A hush fell over the main camp as the soldiers saw him approaching. They met his eyes first, roving his face for signs of any expression at all before settling on the body in his arms. There their eyes widened, some mouths opening soundlessly, some already breaking into despaired weeping. The way to the center of the camp parted before him, like legendary Moses parting the Red Sea, and even those from the far reaches of the encampment came running out of their tents to peer curiously at his passing.
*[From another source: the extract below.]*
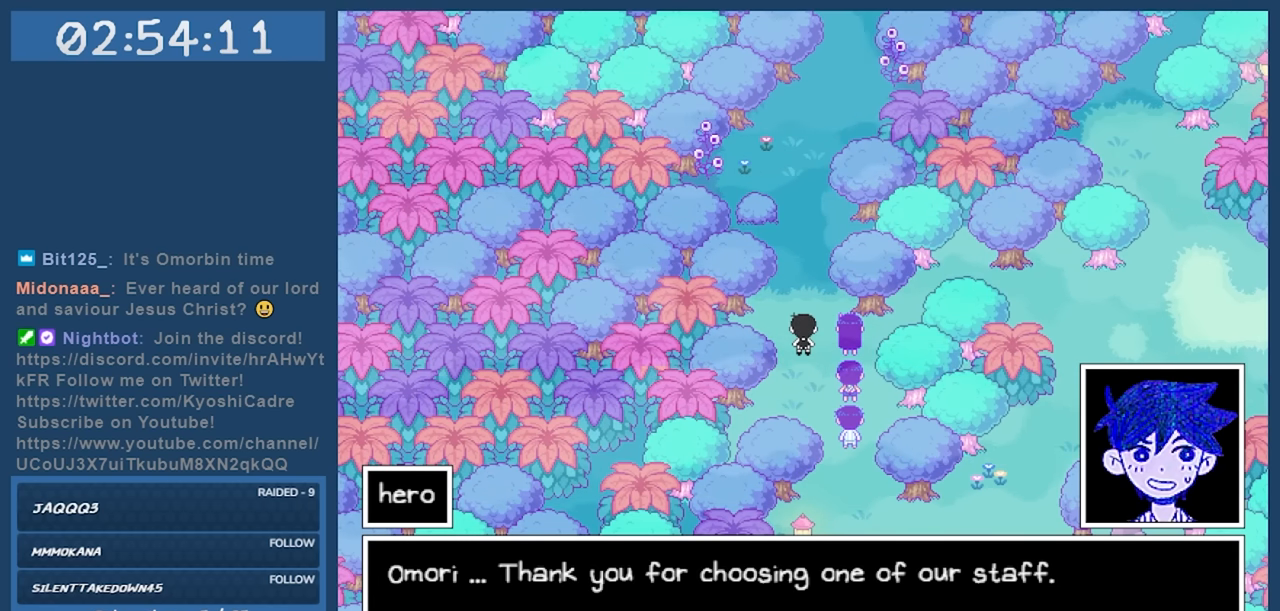
{"keys": ["up"], "events": [[250, "z", "down"], [383, "z", "up"]]}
It was like a morbid parade, an ocean of faces staring at him and the corpse in his arms. He walked stoically through them, willing himself to be untouched by the cries of disbelief and the sound of grown men sobbing. It was in front of the General's tent that he lay the body down, in a patch of grass doggedly growing amongst a land nearly dead and desolate. Perhaps this bit of grass had been growing just for him.
Sol Badguy bent down on his knees, depositing the recently departed Ky Kiske on the ground gently, as if a slight jostle might wake the slumbering prince. The General looked him over approvingly, though not without the despair that was reflected in his own soldiers' eyes.
Sol turned and stood, perhaps to say something, perhaps to make a speech of some sort. There was no doubt, he saw, the men and women all looked at him with admiration in their eyes, through bloodstained glasses, as if he were some god of the battlefield. No, he was not, he was merely an unwilling messenger, bringing home the corpse of their savior, a harbinger of their doom in the years to come.
He looked down at the boy for some sort of inspiration, a word to start the fire, though he had never been good with speaking. Dusk was settling into night, the pink sky changing into a glorious midnight blue. He was surprised, as the sun took its last rays below the horizon, that the flaxen strands of hair had managed to catch the fading twilight, and seemed to hold as a token of the future, one small glimmer of golden light.